* _INSTRUCTIONS TO FOLLOW_: Go through the listing and transcribe each line exactly.

* _DATASET CONTENT_:
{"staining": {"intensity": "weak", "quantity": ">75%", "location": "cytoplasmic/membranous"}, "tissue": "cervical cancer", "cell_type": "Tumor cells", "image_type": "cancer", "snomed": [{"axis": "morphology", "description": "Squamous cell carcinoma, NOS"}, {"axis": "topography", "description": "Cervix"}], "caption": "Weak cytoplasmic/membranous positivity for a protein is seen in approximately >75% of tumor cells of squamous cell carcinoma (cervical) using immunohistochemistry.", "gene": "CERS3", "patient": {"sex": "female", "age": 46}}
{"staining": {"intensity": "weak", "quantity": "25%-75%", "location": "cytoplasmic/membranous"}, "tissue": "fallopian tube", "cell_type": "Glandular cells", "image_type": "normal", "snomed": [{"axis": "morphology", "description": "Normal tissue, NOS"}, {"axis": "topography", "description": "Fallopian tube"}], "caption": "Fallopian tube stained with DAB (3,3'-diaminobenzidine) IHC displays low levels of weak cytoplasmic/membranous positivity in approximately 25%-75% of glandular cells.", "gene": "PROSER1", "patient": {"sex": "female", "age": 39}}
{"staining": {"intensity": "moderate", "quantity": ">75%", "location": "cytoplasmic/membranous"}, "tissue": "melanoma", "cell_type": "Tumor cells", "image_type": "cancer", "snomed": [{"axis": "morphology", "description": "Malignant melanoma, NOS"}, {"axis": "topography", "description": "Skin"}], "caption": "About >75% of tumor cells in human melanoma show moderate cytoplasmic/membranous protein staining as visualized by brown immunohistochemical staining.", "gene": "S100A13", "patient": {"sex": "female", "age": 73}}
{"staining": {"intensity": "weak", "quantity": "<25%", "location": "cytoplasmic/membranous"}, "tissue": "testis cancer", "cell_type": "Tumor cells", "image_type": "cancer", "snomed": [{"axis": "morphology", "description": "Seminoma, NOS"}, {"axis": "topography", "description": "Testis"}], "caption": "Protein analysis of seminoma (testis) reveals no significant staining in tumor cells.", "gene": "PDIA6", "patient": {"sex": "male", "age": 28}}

* _EXERCISE RESULT_:
{"staining": {"intensity": "weak", "quantity": ">75%", "location": "cytoplasmic/membranous"}, "tissue": "cervical cancer", "cell_type": "Tumor cells", "image_type": "cancer", "snomed": [{"axis": "morphology", "description": "Squamous cell carcinoma, NOS"}, {"axis": "topography", "description": "Cervix"}], "caption": "Weak cytoplasmic/membranous positivity for a protein is seen in approximately >75% of tumor cells of squamous cell carcinoma (cervical) using immunohistochemistry.", "gene": "CERS3", "patient": {"sex": "female", "age": 46}}
{"staining": {"intensity": "weak", "quantity": "25%-75%", "location": "cytoplasmic/membranous"}, "tissue": "fallopian tube", "cell_type": "Glandular cells", "image_type": "normal", "snomed": [{"axis": "morphology", "description": "Normal tissue, NOS"}, {"axis": "topography", "description": "Fallopian tube"}], "caption": "Fallopian tube stained with DAB (3,3'-diaminobenzidine) IHC displays low levels of weak cytoplasmic/membranous positivity in approximately 25%-75% of glandular cells.", "gene": "PROSER1", "patient": {"sex": "female", "age": 39}}
{"staining": {"intensity": "moderate", "quantity": ">75%", "location": "cytoplasmic/membranous"}, "tissue": "melanoma", "cell_type": "Tumor cells", "image_type": "cancer", "snomed": [{"axis": "morphology", "description": "Malignant melanoma, NOS"}, {"axis": "topography", "description": "Skin"}], "caption": "About >75% of tumor cells in human melanoma show moderate cytoplasmic/membranous protein staining as visualized by brown immunohistochemical staining.", "gene": "S100A13", "patient": {"sex": "female", "age": 73}}
{"staining": {"intensity": "weak", "quantity": "<25%", "location": "cytoplasmic/membranous"}, "tissue": "testis cancer", "cell_type": "Tumor cells", "image_type": "cancer", "snomed": [{"axis": "morphology", "description": "Seminoma, NOS"}, {"axis": "topography", "description": "Testis"}], "caption": "Protein analysis of seminoma (testis) reveals no significant staining in tumor cells.", "gene": "PDIA6", "patient": {"sex": "male", "age": 28}}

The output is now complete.